Creative Structural Models
In Your Life as Story: Writing
the New Autobiography, Tristine Rainier offers these structural models: She
believes that "In its simplest form a story is: what you wanted, how you
struggled, and what you realized out of that struggle . . . the
consequence."
Submarine Sandwich
The shape of most
traditional, full biographies/autobiographies. The person's life is imagined as
a continuous line (a long loaf) stretching from birth to the present. The life
could be divided by chapters into years, decades, or pivotal events.
Single Slice
This form focuses
on one period of a person's life, usually centered on a pivotal event.
Embroidery Thread
With this
technique, the writer chooses a particular theme or dramatic line, skipping over
months, years, or even decades that are irrelevant to the particular story.

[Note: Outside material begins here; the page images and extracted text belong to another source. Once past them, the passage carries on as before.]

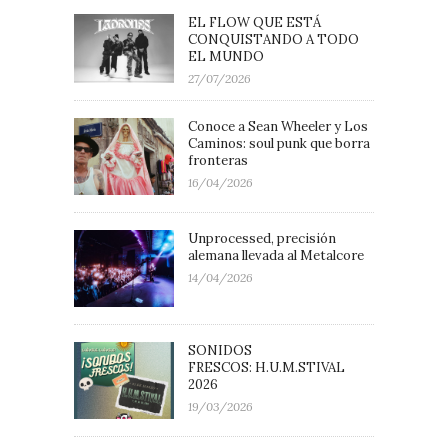
EL FLOW QUE ESTÁ
CONQUISTANDO A TODO
EL MUNDO
27/07/2026
Conoce a Sean Wheeler y Los
Caminos: soul punk que borra
fronteras
16/04/2026
Unprocessed, precisión
alemana llevada al Metalcore
14/04/2026
SONIDOS
FRESCOS: H.U.M.STIVAL
2026
19/03/2026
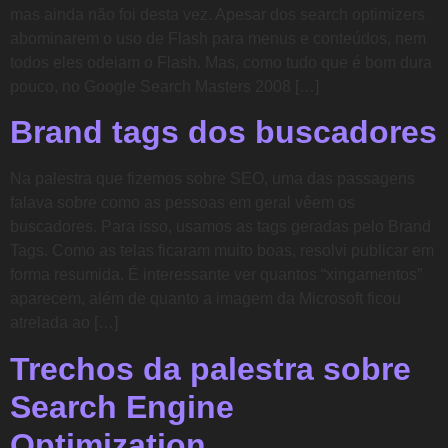
mas ainda não foi desta vez. Apesar dos search optimizers
abominarem o uso de Flash para menus e conteúdos, nem
todos eles odeiam o Flash. Mas, como tudo que é bom dura
pouco, no Google Search Masters 2008 […]
Brand tags dos buscadores
Na palestra que fizemos sobre SEO, uma das passagens
falava sobre como as pessoas em geral vêem os
buscadores. Para isso, usamos as tags geradas pelo Brand
Tags. Como as telas ficaram muito boas, resolvi publicar em
forma resumida. É interessante ver quantos “xingamentos”
aparecem, além de quanto a imagem da Microsoft ficou
atrelada ao […]
Trechos da palestra sobre
Search Engine
Optimization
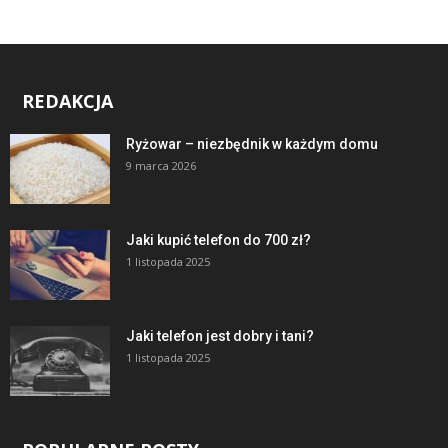
REDAKCJA
Ryżowar – niezbędnik w każdym domu
9 marca 2026
Jaki kupić telefon do 700 zł?
1 listopada 2025
Jaki telefon jest dobry i tani?
1 listopada 2025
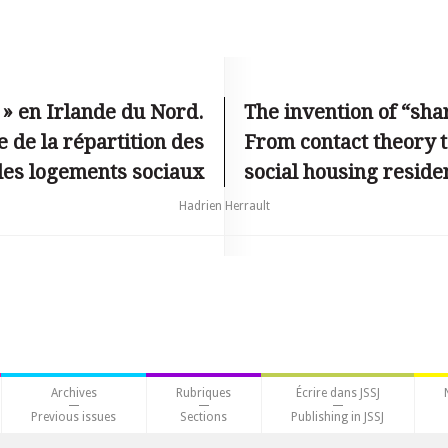
 » en Irlande du Nord.
The invention of “sha
e de la répartition des
From contact theory to
 des logements sociaux
social housing reside
Hadrien Herrault
Archives
Rubriques
Écrire dans JSSJ
Previous issues
Sections
Publishing in JSSJ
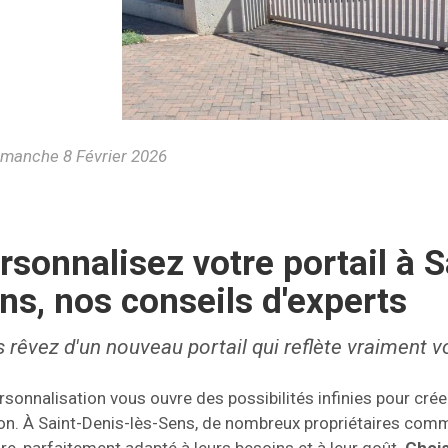
manche 8 Février 2026
rsonnalisez votre portail à S
ns, nos conseils d'experts
 rêvez d'un nouveau portail qui reflète vraiment vo
rsonnalisation vous ouvre des possibilités infinies pour crée
n. À Saint-Denis-lès-Sens, de nombreux propriétaires comm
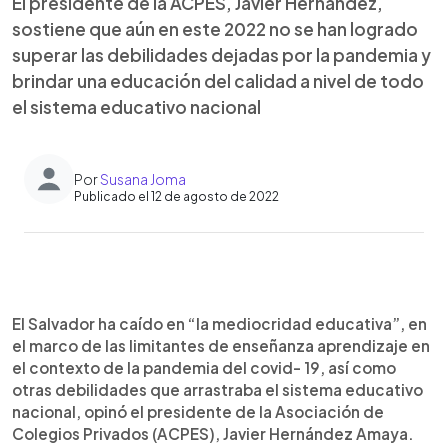
El presidente de la ACPES, Javier Hernández,
sostiene que aún en este 2022 no se han logrado
superar las debilidades dejadas por la pandemia y
brindar una educación del calidad a nivel de todo
el sistema educativo nacional
Por
Susana Joma
Publicado el 12 de agosto de 2022
0:00
►
Escuchar artículo
El Salvador ha caído en “la mediocridad educativa”, en
el marco de las limitantes de enseñanza aprendizaje en
el contexto de la pandemia del covid- 19, así como
otras debilidades que arrastraba el sistema educativo
nacional, opinó el presidente de la Asociación de
Colegios Privados (ACPES), Javier Hernández Amaya.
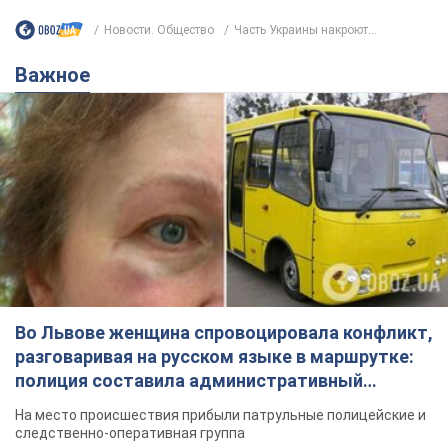
Новости. Общество
Часть Украины накроют...
Важное
Во Львове женщина спровоцировала конфликт,
разговаривая на русском языке в маршрутке:
полиция составила административный
протокол. Видео
На место происшествия прибыли патрульные полицейские и
следственно-оперативная группа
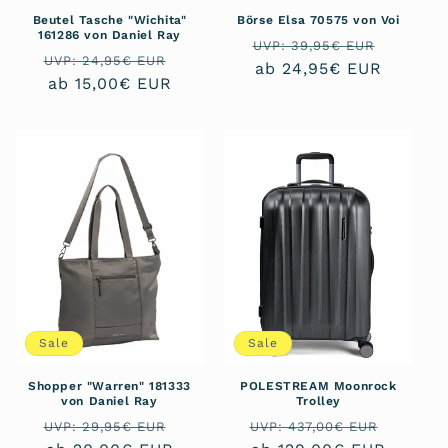
Beutel Tasche "Wichita"
Börse Elsa 70575 von Voi
161286 von Daniel Ray
Normaler
Verkau
UVP: 39,95€ EUR
Normaler
Verkaufspreis
UVP: 24,95€ EUR
Preis
ab 24,95€ EUR
Preis
ab 15,00€ EUR
Sale
Sale
Shopper "Warren" 181333
POLESTREAM Moonrock
von Daniel Ray
Trolley
Normaler
Verkaufspreis
Normaler
Verkau
UVP: 29,95€ EUR
UVP: 437,00€ EUR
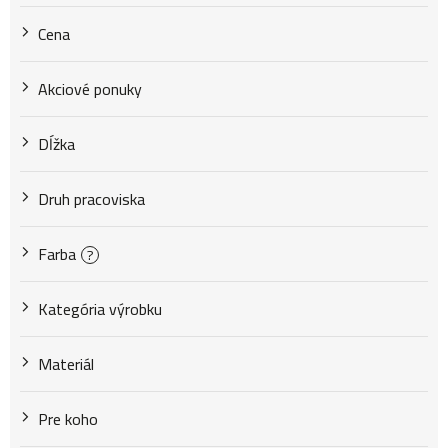
r
Cena
o
Akciové ponuky
d
Dĺžka
u
Druh pracoviska
k
Farba
?
Kategória výrobku
t
Materiál
o
Pre koho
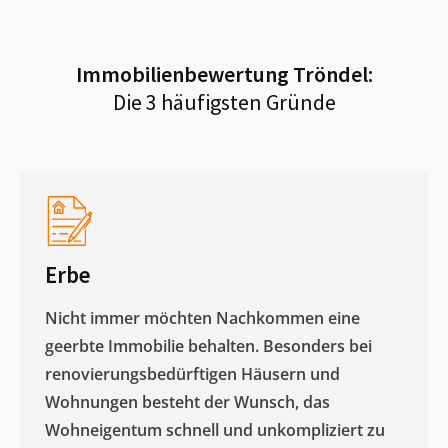
Immobilienbewertung
Tröndel
:
Die 3 häufigsten Gründe
Erbe
Nicht immer möchten Nachkommen eine
geerbte Immobilie behalten. Besonders bei
renovierungsbedürftigen Häusern und
Wohnungen besteht der Wunsch, das
Wohneigentum schnell und unkompliziert zu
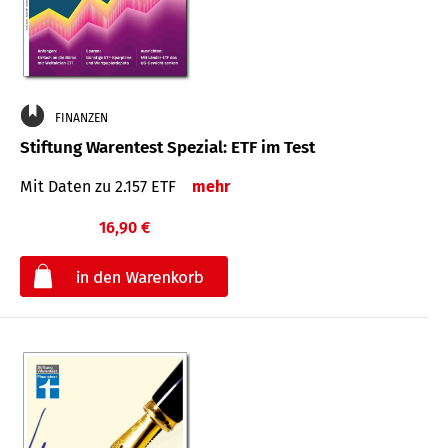
FINANZEN
Stiftung Warentest Spezial: ETF im Test
Mit Daten zu 2.157 ETF
mehr
16,90 €
€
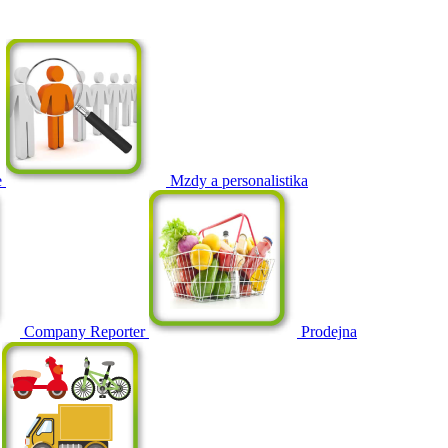
e
Mzdy a personalistika
Company Reporter
Prodejna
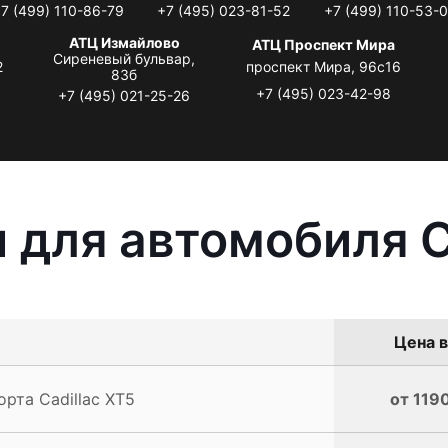
7 (499) 110-86-79
+7 (495) 023-81-52
+7 (499) 110-53-
АТЦ Измайлово
АТЦ Проспект Мира
Сиреневый бульвар,
2
проспект Мира, 96с16
83б
+7 (495) 023-42-98
+7 (495) 021-25-26
 для автомобиля C
Цена в
рта Cadillac XT5
от 1190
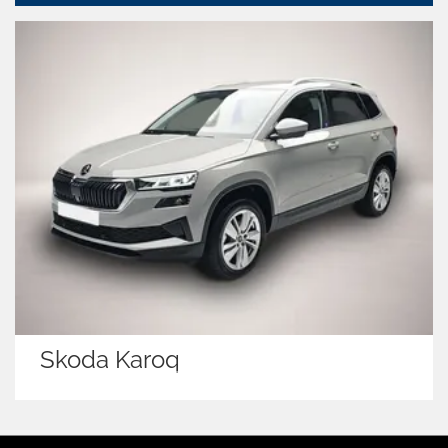
Skoda Karoq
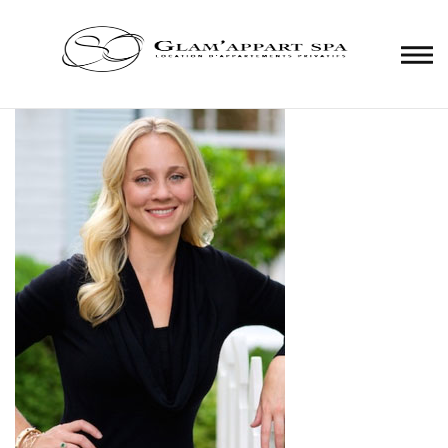
Panneau de gestion des cookies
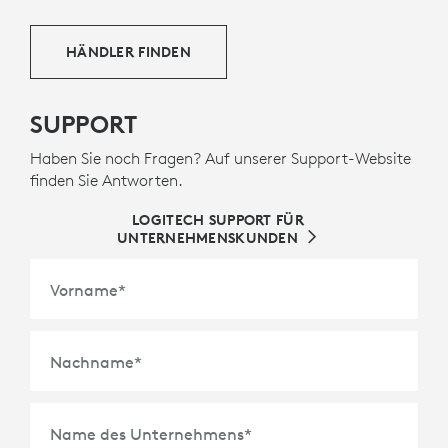
mindestens 58 % recyceltem Kunststoff. Dies schenkt
aus Unterhaltungselektronik gewonnenem altem
Kunststoff ein zweites Leben und trägt zugleich zur
HÄNDLER FINDEN
Senkung unseres CO2-Fußabdrucks bei.
INFOS ZU RECYCELTEM KUNSTSTOFF
SUPPORT
Haben Sie noch Fragen? Auf unserer Support-Website
finden Sie Antworten.
LOGITECH SUPPORT FÜR
UNTERNEHMENSKUNDEN
Vorname
*
Nachname
*
Name des Unternehmens
*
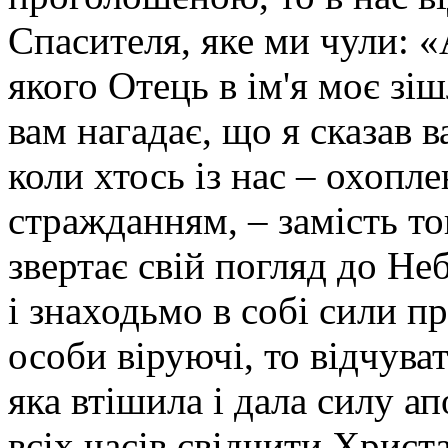
Спасителя, яке ми чули: 
якого Отець в ім'я моє зіш
вам нагадає, що я сказав в
коли хтось із нас – охоп
стражданням, – замість то
звертає свій погляд до Н
і знаходьмо в собі сили п
особи віруючі, то відчува
яка втішила і дала силу а
всіх часів свідчити Христа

"When you read a work that runs an Embroidery Thread through a Single
Slice, it can feel much like a modern novel.
Examples of
Thematic Threads could include conflicts and resolution, stepping stones, or
relationships.
Quests
Many life
stories, especially religious quests, adventure stories, and success stories in
a chosen vocation or profession lend themselves to a Quest structure.
Point A= Hero's
Goal is Set
Point B= Hero's Goal Achieved (or
not) and wisdom attained.
Rainer lists Nine Essential Elements in this archetypal
(mythic) pattern:
Beginning
1. Initiating
Incident (something happens)
2. Problem/Need
(established at beginning to be resolved at end)
3. Desire Line
(what you want to happen as result of problem)
Middle
4. Struggle
with Adversity (conflict--within or without)
5. Interim
Pivotal Events (events that lead to final crisis)
6. Precipitating
Event (pivotal event that forces a crisis)
Conclusion
7. Crisis
(narrows options so that choice has to be made)
8. Climax
(something dies so that something can live)
9. Realization
(desire is satisfied, disappointed, or transformed)
Quilt
In this
structure, each story or chapter stands on its own, but looked at together,
tell a larger story. In quiltlike stories, the attempt to create smooth
transitions is dispensed with in favor of tighter unity within each chapter or
story. In quiltlike stories, there are often a series of problem/realizations
that lead up to a final realization.
Transparency
Transparencies
are complicated structures that superimpose two or three single slices of time
to tell multiple, complementary stories. It is a very complex and artful
structure and Rainer believes it shouldn't be used unless it is the only way
your story can be told. The integration of overlapping stories in different
time frames runs the risk of becoming terribly confusing and too mechanical.